著者
原 喜美 ハラ キミ Kimi Hara
雑誌
国際基督教大学学報. I-A, 教育研究 = Educational Studies
巻号頁・発行日
vol.6, pp.195-221, 1960-03

The women's status in Japan, so to speak, has been elevated in a zig-zag course with the progress of the modernization of the country since the Meiji Restoration in 1868. The ideal image of woman in each age was greatly affected by the aim of the country. It is needless to mention those drastic changes in the political, legal, economic, social and educational fields brought about with the termination of World War II, but, first of all, the writer takes a brief review of the postwar changes of the women's status in Japan. Though educational and occupational opportunities have been greatly expanded for women, in reality, women are still discriminated and given pressure from different directions. It is said that the emancipation of women in Japan has struck against a wall. The writer, in hopes of locating where problems exist, has investigated 350 graduating university female students in six leading universities in Tokyo including three women's universities and. three coeducational ones.
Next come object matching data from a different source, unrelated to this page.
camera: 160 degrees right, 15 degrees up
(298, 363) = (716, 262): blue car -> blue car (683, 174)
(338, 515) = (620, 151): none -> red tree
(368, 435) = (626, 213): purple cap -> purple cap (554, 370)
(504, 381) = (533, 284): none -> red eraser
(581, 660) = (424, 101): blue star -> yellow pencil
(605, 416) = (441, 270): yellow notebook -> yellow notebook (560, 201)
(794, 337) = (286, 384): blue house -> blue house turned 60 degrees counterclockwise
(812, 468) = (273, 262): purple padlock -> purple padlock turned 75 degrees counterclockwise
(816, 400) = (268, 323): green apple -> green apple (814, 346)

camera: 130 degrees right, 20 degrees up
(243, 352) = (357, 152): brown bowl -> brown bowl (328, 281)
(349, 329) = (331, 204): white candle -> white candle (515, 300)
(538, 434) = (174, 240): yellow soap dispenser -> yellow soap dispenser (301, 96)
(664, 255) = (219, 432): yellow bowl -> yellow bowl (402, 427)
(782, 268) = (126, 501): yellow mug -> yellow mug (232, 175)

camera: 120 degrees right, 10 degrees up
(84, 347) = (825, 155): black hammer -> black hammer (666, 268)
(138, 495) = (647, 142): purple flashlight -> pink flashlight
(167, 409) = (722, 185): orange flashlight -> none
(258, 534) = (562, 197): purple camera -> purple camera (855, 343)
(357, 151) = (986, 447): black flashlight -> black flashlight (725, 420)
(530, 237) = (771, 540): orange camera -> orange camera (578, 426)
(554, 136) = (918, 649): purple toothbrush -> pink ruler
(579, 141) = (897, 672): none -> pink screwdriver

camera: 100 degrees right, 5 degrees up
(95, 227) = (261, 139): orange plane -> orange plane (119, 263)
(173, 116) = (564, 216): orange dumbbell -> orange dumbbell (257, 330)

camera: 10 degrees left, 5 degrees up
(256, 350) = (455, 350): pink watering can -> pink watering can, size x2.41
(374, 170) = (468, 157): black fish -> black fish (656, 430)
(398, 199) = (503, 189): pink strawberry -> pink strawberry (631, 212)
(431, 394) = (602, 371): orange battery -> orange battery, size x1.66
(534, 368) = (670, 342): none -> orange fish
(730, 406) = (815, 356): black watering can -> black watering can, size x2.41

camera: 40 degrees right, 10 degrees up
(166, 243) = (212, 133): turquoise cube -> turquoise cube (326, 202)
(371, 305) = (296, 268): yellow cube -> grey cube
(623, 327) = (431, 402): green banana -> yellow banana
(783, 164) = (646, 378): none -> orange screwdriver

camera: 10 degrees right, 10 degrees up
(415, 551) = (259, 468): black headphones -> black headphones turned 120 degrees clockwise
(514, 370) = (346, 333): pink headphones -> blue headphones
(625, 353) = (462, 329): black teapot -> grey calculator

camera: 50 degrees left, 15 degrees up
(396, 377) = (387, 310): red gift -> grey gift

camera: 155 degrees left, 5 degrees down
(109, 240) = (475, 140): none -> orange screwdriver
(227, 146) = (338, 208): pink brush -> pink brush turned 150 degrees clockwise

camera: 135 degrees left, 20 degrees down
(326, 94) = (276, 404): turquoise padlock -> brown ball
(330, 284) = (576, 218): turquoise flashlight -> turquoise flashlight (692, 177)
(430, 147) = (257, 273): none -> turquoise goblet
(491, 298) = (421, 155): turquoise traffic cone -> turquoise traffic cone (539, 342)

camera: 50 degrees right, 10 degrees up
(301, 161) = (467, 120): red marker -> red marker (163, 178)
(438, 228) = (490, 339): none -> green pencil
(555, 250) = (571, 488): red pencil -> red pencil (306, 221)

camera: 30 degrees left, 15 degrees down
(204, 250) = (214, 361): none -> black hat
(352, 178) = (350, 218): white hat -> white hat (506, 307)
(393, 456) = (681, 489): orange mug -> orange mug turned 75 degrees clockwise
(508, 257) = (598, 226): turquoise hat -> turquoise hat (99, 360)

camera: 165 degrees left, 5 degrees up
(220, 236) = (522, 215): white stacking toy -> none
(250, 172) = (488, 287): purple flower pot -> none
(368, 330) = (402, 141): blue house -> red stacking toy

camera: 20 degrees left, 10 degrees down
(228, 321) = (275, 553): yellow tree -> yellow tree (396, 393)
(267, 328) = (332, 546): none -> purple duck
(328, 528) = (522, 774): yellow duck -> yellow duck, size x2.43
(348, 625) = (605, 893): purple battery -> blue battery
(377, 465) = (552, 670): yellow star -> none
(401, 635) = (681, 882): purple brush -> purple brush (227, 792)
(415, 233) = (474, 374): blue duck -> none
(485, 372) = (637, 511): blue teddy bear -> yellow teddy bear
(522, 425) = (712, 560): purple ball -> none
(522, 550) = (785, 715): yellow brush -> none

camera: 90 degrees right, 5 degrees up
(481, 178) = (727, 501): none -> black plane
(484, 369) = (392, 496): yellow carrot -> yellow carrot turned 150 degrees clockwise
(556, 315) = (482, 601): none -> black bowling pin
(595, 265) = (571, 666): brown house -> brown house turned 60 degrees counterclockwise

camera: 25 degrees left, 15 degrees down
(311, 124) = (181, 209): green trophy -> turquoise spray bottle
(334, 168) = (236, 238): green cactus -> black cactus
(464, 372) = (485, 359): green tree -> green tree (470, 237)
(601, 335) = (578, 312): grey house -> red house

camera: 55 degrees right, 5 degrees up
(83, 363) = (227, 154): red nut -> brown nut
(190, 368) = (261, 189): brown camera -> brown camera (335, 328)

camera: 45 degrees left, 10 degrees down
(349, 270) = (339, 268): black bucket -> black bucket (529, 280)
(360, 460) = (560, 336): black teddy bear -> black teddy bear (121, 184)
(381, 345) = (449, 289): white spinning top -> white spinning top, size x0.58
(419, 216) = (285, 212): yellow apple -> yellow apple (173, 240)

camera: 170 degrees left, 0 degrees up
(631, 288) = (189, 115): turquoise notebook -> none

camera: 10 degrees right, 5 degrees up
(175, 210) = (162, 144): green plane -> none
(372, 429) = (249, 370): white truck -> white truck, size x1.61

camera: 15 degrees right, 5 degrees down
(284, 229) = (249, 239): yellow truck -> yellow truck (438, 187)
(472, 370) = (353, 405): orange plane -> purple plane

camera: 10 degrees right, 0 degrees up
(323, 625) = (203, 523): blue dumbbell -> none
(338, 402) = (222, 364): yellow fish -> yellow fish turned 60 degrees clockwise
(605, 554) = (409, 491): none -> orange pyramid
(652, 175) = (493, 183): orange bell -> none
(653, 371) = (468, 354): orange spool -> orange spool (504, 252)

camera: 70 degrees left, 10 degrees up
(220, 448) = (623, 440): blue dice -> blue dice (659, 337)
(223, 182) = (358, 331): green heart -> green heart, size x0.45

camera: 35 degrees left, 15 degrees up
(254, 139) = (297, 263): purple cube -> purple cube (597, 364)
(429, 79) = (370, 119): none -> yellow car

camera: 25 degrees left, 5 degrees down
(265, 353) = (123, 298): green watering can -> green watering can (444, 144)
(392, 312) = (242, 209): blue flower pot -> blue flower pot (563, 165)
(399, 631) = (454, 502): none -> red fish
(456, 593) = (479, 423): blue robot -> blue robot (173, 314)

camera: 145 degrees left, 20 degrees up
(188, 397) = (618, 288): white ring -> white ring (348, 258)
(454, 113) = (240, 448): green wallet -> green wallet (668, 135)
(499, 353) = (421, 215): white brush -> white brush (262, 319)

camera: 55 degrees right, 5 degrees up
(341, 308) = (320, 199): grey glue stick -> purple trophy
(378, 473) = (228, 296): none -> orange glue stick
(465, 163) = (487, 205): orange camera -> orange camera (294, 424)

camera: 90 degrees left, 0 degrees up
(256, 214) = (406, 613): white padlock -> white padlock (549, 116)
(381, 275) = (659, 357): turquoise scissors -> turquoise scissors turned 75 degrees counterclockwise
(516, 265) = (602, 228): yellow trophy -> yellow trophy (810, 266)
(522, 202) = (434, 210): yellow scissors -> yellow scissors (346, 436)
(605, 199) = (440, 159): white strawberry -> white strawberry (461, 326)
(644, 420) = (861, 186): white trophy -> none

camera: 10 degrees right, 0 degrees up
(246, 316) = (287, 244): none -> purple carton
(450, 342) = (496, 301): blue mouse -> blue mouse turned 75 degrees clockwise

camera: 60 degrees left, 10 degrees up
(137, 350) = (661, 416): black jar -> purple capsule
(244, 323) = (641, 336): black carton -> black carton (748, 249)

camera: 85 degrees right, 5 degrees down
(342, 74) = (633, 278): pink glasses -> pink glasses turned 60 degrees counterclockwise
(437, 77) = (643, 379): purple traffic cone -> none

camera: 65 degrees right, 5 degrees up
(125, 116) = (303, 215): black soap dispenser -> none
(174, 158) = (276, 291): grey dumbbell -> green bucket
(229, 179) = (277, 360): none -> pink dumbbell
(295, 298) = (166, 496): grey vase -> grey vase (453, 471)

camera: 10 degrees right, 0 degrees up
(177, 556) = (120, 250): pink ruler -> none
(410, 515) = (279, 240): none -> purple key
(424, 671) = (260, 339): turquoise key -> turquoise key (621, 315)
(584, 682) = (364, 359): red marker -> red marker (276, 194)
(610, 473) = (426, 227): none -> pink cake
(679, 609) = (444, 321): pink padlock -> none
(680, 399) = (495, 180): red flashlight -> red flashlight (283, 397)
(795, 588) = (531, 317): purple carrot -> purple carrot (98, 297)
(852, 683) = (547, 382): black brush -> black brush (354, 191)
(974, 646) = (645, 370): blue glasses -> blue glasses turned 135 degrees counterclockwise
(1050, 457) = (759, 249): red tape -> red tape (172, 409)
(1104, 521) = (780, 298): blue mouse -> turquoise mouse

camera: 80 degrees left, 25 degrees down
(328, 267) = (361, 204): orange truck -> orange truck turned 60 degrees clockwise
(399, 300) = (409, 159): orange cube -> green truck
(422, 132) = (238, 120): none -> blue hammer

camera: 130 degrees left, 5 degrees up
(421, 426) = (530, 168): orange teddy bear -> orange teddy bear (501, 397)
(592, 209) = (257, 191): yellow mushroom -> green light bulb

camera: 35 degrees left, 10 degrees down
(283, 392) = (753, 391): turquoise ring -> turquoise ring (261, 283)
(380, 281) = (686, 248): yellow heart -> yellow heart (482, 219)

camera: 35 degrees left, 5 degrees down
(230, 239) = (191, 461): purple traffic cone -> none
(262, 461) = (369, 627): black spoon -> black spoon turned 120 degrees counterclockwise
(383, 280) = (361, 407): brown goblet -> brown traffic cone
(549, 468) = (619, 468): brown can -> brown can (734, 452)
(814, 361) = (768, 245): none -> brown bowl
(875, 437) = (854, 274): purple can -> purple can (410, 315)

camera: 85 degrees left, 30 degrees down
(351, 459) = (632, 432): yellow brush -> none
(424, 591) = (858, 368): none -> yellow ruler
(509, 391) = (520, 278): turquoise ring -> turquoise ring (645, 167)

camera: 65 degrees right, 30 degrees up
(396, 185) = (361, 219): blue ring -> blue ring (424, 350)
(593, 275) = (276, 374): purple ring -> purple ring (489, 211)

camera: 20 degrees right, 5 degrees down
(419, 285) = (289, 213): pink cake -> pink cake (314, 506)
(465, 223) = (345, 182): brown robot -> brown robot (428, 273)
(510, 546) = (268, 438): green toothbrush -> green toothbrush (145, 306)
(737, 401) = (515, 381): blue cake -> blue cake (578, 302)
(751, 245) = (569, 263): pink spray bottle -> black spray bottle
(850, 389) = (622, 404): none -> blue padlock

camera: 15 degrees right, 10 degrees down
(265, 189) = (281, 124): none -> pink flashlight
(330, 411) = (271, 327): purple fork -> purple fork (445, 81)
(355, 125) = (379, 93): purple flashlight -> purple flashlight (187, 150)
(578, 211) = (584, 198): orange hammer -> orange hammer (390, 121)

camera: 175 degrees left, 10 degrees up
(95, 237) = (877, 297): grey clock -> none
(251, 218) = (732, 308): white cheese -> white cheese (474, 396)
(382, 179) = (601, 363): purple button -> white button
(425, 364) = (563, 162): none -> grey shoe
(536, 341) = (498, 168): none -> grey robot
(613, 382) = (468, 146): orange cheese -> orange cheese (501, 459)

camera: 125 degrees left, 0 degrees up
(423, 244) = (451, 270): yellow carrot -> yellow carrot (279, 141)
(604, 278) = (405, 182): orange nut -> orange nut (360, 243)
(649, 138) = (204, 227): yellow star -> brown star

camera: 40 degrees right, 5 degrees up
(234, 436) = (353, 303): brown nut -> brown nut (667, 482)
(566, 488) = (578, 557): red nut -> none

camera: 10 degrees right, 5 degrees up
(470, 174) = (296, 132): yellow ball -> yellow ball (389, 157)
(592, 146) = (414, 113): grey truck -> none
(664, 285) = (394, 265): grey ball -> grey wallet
The questionnaire included such questions as whether they will go to graduate schools or take up a job; what kind of job they will take; why they choose such a job; how they evaluate the social status of the Japanese women; how they depict their ideal images after 10 years from now, etc. In. conclusion, it can be said that mainly because the women's status has struck a far more stable balance than existed immediately after the end of World War II, those young educated women are less eager and less conscious of elevating their status than the older generation revealed in another study. The chief obstacles which. hinder the promotion of women's status, according to those young women students, are lack of their strong professional consciousness and of understanding on the part of men.